* * * * *

What luxury doth this hall adorn,
Showing of cost a sovereign scorn!

His ale from Shrewsbury town he brings;
His usquebaugh is drink for kings.
Bragget he keeps, bread white of look,
And, bless the mark, a bustling cook.
His mansion is the minstrels’ home,
You’ll find them there whene’er you come.
Of all her sex his wife’s the best,
The household through her care is blest;
She’s scion of a knightly tree,
She’s dignified, she’s kind and free.
His bairns approach me, pair by pair,
O what a nest of chieftains fair!
Here difficult it is to catch
A sight of either bolt or latch;
The porter’s place here none will fill;
Here largess shall be lavish’d still,
And ne’er shall thirst or hunger rude
In Sycharth venture to intrude.’

Iolo composed this ode two years before the great Welsh insurrection, when he was more than a hundred years old. To his own great grief he survived his patron, and all hopes of Welsh independence. An englyn, which he composed a few days before his death, commemorates the year of the rising of Glendower, and also the year to which the chieftain lived:—

‘One thousand four hundred, no less and no more,
Was the date of the rising of Owen Glendower;
Till fifteen were added with courage ne’er cold
Liv’d Owen, though latterly Owen was old.’
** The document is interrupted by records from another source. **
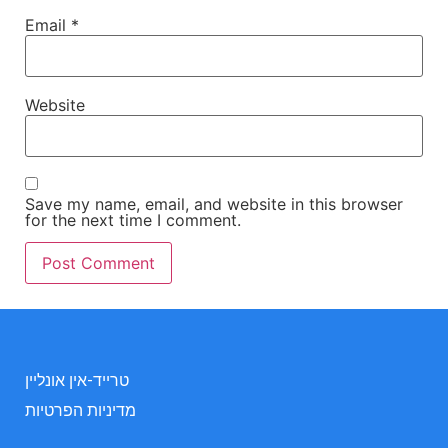
Email
*
Website
Save my name, email, and website in this browser
for the next time I comment.
טרייד-אין אונליין
מדיניות הפרטיות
Glendower died at the age of sixty-seven: Iolo, when he called him old, was one hundred and eighteen.

Gwilym ap Ieuan Hen flourished about 1450. He was bard to Griffith ap Nicholas, chieftain of Dinefor, in whose praise he wrote an ode, commencing with lines to the following effect:—

‘Griffith ap Nicholas! who like thee
For wealth and power and majesty?
Which most abound—I cannot say—
On either side of Towey gay,
From hence to where it meets the brine,
Trees or stately towers of thine?’

Griffith ap Nicholas was a powerful chieftain of South Wales, something of a poet and a great patron of bards. Seeing with regret that there was much dissension amongst the bardic order, and that the rules of bardism were nearly forgotten, he held a bardic congress at Carmarthen, with the view of reviving bardic enthusiasm and re-establishing bardic discipline. The result of this meeting—the only one of the kind which had been held in Wales since the days of the Welsh princes—to a certain extent corresponded with his wish. In the wars of the Roses he sided with York, chiefly out of hatred to Jasper Earl of Pembroke, half-brother of Henry VI. He was mortally wounded at the battle of Mortimer’s Cross, which was gained for Edward IV. by a desperate charge made by Griffith and his Welshmen at Pembroke’s Banner, when the rest of the Yorkists were wavering. His last words were: ‘Welcome death! since honour and victorie makes for us!’

Dafydd ab Edmund was born at Pwll Gwepra, in the parish of Hanmer, in Flintshire. He was the most skilful versifier of his time. He attended the Eisteddfod, or congress, at Carmarthen, held under the auspices of Griffith ap Nicholas, and not only carried off the prize, but induced the congress to sanction certain alterations in the poetical canons of Gruffudd ab Cynan, which he had very much at heart. There is a tradition that Griffith ap Nicholas commenced the business of the congress by the following question: ‘What is the cause, nature, and end of an Eisteddfod?’ No one appearing ready with an answer, Griffith said: ‘Let the little man in the grey coat answer;’ whereupon Dafydd made the following reply: ‘To remember what has been—to think of what is—and to judge about what shall be.’